Nous avons eu vraiment de la chance de pouvoir observer une quantité d’animaux dont :

  • une multitude d’insectes, inconnus pour la plupart
  • des papillons aux couleurs somptueuses
  • des oiseaux de toutes tailles et aux couleurs chatoyantes parmi lesquels nous avons pu reconnaître un serpentaire bacha, des calaos charbonniers, des calaos à corne rouge, des tricholestes crinigers, un trogon de diard et des martins-pêcheurs.
  • un macaque à queue de cochon qui se baladait sur les barrières des passerelles.
  • deux nasiques, les fameux singes endémiques au nez proéminent, mais de loin
  • deux phacochères comme Pumba dans Le Roi Lion
  • un écureuil à oreilles, endémique de Bornéo et, paraît-il, difficile à observer
  • un python malais mais ne vous inquiétez pas! Il dormait profondément dans une racine d’un géant et nous avons bien pris soin de ne pas le réveiller et puis les pythons ne sont pas venimeux.

Van s’est prise une petite sangsue sur le mollet. Ça paraît affreux dit comme ça mais en vérité elle ne l’a même pas sentie. Elle a juste vu comme une sorte de petit ver enroulé sur sa peau. C’est quand elle a essayé de l’enlever alors que la petite bébête s’accrochait fermement qu’elle a compris que c’était une sangsue. Au niveau de la plaie, c’était juste un petit point rouge de rien du tout, indolore, qui a cicatrisé très vite.
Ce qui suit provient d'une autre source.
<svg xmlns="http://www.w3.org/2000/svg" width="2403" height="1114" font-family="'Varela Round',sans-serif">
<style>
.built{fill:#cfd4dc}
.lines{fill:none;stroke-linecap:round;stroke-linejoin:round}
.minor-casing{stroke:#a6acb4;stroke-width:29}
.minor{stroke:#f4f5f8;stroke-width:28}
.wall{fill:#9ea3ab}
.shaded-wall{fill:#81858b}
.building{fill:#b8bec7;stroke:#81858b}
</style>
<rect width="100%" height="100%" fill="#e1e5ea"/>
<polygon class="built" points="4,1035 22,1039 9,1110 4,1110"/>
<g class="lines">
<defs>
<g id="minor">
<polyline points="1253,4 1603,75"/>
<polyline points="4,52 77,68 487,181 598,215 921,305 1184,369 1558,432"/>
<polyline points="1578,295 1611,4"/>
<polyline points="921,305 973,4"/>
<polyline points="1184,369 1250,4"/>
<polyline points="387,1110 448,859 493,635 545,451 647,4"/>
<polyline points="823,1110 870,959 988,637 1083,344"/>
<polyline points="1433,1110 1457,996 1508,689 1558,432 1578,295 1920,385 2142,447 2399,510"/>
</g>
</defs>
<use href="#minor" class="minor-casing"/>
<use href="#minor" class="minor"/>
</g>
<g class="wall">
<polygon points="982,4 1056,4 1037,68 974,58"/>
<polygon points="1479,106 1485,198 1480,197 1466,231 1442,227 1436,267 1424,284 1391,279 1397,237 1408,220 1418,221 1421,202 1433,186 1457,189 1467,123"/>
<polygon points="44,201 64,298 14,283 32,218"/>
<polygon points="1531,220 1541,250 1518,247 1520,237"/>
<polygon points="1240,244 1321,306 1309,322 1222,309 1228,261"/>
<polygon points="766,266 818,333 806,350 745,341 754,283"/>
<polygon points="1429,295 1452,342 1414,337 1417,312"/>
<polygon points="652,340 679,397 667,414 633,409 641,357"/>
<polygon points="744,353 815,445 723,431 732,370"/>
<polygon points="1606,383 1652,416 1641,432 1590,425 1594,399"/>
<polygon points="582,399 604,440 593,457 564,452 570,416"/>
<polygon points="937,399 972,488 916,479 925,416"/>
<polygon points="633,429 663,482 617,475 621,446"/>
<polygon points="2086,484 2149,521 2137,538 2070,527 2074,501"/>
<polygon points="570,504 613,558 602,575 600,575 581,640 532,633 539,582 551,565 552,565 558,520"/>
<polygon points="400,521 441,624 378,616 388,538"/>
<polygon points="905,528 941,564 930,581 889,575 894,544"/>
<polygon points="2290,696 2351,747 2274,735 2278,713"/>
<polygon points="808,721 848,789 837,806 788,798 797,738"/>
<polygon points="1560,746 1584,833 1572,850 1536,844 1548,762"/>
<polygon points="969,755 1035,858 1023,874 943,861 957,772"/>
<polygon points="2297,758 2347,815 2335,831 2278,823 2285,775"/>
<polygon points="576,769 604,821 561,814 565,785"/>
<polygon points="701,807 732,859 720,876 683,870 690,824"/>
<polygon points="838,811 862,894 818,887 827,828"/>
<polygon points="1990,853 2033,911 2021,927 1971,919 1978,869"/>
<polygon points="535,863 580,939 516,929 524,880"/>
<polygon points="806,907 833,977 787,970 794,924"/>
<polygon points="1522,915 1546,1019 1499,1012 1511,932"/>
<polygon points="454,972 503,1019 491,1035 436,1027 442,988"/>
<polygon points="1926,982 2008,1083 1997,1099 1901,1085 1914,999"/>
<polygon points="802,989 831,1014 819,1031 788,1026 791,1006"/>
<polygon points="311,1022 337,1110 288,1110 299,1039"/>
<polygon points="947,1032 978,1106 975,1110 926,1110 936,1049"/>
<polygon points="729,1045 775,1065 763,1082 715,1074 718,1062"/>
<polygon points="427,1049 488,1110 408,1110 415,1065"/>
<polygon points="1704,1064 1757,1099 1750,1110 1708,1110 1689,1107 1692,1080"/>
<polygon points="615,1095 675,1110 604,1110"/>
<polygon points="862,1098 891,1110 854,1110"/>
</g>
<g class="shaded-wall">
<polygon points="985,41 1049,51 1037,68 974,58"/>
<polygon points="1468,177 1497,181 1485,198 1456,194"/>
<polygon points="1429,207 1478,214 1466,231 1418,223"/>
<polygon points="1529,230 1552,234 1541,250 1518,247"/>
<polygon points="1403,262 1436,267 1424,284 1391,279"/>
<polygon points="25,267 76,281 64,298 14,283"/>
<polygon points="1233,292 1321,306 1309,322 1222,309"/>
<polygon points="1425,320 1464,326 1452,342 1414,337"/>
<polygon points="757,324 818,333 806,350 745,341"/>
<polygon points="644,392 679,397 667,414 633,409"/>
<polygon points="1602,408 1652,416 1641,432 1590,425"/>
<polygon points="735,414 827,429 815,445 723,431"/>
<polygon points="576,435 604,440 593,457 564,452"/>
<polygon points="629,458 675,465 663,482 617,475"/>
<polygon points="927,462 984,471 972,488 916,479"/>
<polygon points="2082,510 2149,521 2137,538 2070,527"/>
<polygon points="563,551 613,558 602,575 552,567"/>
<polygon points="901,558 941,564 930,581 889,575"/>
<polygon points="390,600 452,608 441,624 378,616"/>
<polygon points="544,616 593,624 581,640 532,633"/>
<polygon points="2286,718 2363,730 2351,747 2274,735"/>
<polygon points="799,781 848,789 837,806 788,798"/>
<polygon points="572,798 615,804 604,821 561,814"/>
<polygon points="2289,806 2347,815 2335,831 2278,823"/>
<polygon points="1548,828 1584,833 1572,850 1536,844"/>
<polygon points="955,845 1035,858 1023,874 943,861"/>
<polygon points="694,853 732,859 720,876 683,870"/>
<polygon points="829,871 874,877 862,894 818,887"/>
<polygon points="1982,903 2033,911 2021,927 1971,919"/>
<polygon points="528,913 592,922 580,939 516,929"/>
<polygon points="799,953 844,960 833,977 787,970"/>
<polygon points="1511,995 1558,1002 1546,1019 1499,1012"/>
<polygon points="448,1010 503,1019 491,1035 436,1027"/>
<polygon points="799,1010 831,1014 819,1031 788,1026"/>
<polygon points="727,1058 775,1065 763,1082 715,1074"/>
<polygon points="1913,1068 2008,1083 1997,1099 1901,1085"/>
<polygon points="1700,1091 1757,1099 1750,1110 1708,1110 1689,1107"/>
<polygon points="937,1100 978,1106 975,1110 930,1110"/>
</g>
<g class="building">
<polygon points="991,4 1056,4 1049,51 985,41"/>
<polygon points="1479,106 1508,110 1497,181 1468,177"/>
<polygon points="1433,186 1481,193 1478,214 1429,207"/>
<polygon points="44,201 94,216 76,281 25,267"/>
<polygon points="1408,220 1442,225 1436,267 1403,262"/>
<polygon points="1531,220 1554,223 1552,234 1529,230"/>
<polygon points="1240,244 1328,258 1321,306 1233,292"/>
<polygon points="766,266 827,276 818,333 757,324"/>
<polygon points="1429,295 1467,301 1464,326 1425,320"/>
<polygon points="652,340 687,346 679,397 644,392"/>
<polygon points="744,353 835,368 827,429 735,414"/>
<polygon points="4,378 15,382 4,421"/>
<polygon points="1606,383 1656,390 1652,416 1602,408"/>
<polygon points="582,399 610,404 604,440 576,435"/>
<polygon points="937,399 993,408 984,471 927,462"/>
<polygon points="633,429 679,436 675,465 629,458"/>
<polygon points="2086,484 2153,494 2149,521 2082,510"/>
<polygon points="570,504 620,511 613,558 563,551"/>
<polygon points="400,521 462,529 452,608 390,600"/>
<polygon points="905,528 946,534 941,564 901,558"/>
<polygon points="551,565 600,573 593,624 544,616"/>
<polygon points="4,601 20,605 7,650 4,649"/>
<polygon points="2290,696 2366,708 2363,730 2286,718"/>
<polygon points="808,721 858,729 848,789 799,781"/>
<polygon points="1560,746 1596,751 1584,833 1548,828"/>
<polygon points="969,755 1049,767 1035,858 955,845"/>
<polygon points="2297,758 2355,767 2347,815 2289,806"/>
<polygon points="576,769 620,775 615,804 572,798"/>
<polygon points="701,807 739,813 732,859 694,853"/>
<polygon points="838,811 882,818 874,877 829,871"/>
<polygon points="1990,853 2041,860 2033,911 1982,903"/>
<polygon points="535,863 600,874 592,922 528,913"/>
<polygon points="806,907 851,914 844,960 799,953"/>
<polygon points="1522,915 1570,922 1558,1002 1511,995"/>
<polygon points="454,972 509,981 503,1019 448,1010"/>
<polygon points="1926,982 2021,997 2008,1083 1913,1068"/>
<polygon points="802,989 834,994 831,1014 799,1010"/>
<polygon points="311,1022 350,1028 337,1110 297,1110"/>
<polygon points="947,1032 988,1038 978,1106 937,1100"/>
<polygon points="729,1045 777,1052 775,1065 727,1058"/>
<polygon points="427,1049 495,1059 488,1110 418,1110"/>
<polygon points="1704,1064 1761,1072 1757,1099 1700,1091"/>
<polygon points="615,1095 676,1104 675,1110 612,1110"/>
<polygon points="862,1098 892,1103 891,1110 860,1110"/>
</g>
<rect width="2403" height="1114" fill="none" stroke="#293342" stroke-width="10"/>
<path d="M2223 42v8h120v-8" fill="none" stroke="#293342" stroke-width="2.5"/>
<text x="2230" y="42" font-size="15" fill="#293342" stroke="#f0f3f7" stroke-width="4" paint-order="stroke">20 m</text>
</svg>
Il paraît que ces bestioles nous injectent un produit pour fluidifier le sang et qui est encore parfois utilisé en médecine pour stimuler la circulation sanguine. Donc voilé, nous avons testé pour vous la sangsue et ce n’est de loin pas le pire truc qui nous est arrivé lors de ce voyage!

Nous sommes revenus de ces trails trempés, fatigués et bien crades mais vraiment heureux! C’est clairement la plus belle forêt que nous n’ayons jamais vu! Nous en revenons avec des étoiles plein les yeux tellement nous avons découvert une faune et une flore incroyables!

Malheureusement, l’aventure à Sabah s’arrête déjà ici pour cause de mauvaise météo.  Il resterait encore pas mal de trésors à découvrir, notamment les fonds marins mais avec la grisaille et la pluie, c’est inenvisageable. Nous allons retourner sur le continent plus tôt que prévu, la mort dans l’âme car cette partie de Bornéo vaut vraiment le détour. Ce sont des choses qui arrivent et ça fait partie du jeu et, en presque quinze mois de voyage, ce n’est que la deuxième fois que nous changeons nos plans pour des raisons météorologiques. La première fois c’était en Bolivie en février 2018, il y a presque une année. Et sous des latitudes aussi proches que l’Equateur, il y a de fortes chances que ce soit bien arrosé même si officiellement, c’est la « saison sèche ».